Posts made by Gina Bennett

Hi Janet & fellow SCoPE-ers

My business card tells me I'm an 'eLearning Specialist' at College of the Rockies in BC, Canada. I support all types of distance learning & also curriculum development at our small postsecondary institution.

Like several others, I expect I'll be mostly lurking in this discussion since I am not actively involved in formal research requiring live online interviews. However, I have been both the conductor & the conductee in several online interviews & I am curious to know how it might have gone better. I know enough about interviewing to understand how important it is to develop a sense of trust before you attempt to collect any data & that's not always easy to do in an online environment in which at least one of the participants lacks confidence.

In terms of research, I'm currently looking into ways to assess intercultural competence for individuals, institutions, & communities.

Looking forward!
Gina

Hi Nellie,

I've been involved in some effective collaborations too. When I reflect about what made them effective, I can think of a few points:
  • we started out with clear tasks and a very tight timeline
  • we all had had past experience working in a team
  • consequently, we knew to jump right in & get to work
  • we didn't spend hours or agonize over who would do what; everybody picked something to do & set a time to report back
  • we communicated FREQUENTLY
  • we were always polite with each other, even when the time got very tight or if someone forgot to do something
  • when reporting out, we took credit (& accepted blame) as a team rather than as individuals.
When I think about it, some of my most satisfying teamwork experiences have been with virtual teams in which I never met the participants in person. I think there are some advantages to NOT knowing each other's detailed histories. But I can certainly vouch for the fact that practice makes for improvement when it comes to teamwork & collaboration.

Gina
Hi everybody. I'm joining this discussion rather late but feel motivated to jump in after attending the Open Education conference last week.
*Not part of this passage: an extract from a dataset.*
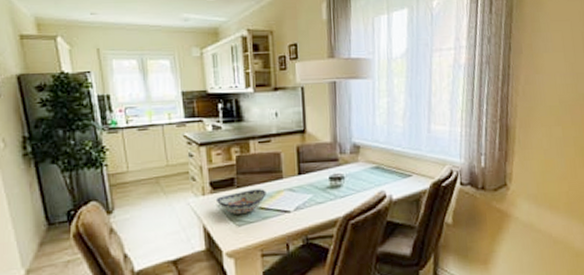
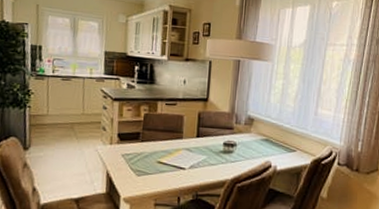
decorative bowl: present [215,189,266,214] -> none [121,145,167,165]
Sylvia asked "why collaborate?" Some of us accept it as an automatic Good -- a 'motherhood' issue -- but I think it's a question that really needs to be considered directly. Faculty set up assignments that encourage students to collaborate but unless there are some clearly-stated benefits for collaboration, many students resent it (I heard this comment mentioned from someone at the OpenEd conference as well). Some people focus on the economic benefits of collaboration but I'm feeling more & more leery about that justification; I think it's a far too insular & shortsighted view. So if you don't accept collaboration as an automatic good nor a financial investment, why collaborate?

I think the biggest change that technology has brought to education (maybe to the world) is a smudging of the boundaries & borders between us. The new incredible powers of communication make it painfully obvious that we do not exist in a vacuum; we can't maintain our little educational or cultural kingdoms. Even our tiny college, tucked away in a narrow valley within the Rocky Mountains, is vitally affected by what happens in other colleges in the province, by universities in the province next door, by the politics of our neighbour country to the south. If we don't communicate/collaborate often & well, we will disappear.

I, too, was very interested in Catherine Ngugi's keynote talk at OpenEd. I was fascinated especially by her description of how they use various open education strategies to help their medical students acquire patient experience. I realized how useful these strategies (& arguments) would be for a remote science lab project I'm involved in. In this case, we Canadians would be the 'developing nation' partner seeking to learn from the more 'developed' educational practices of our sub-Saharan partner.

Maybe being so small helps keep us humble shy

Gina Bennett
College of the Rockies

We've had 2 days of quietness on this topic & of course that's to be expected as a scheduled discussion draws to a close. Part of it too, I suspect, is because we are sort of preaching to the choir. SCoPE is a very open community & none of us would be here if we were hyper-concerned about copyrighting every word we write. But we also know that not everybody feels the same way; progress towards openness seems glacial at times. What can we personally do to speed things up?

What, specifically, can *I* do? I can rant, of course, but I already do that & I have to be careful with that compulsion. I can be concientious about using CC licencing or copylefting what I produce. But for change to occur, to push us over the tipping point with OERs & openness in general, we'll need more & wider strategies. There's a range of strategies already out there, from the guerilla-like tactics of gpirate all the way to the friendly reminder from BCcampus to use at least a BC Commons licence on provincially-funded online development.

I suspect the next Big Step will take place at the institutional and regional/provincial levels. Institutions can declare their commitment to openness, as Capilano University did when it became the first institution in BC to join the OpenCourseWare initiative. In BC, we have the requirement for provincially-funded educational resources to be published semi-openly in our repository (SOL*R). In terms of providing incentive for publishing OERs, this cover the 'stick' approach. But maybe we would benefit from some additional 'carrot' approaches: some showy publicity for the institution which publishes the most OERs in the most open format, maybe a special funding envelope for curriculum developed with existing OERs, perhaps a targetted innovation award for the team that has done something really exciting with openness.

Somehow I think we have to increase the porosity of our institutions, of The Academy overall. Educational openness in general & OERs specifically have to be tied in with our strategic plans and vision statements & talked about as contributing to the positive future we're all hoping for.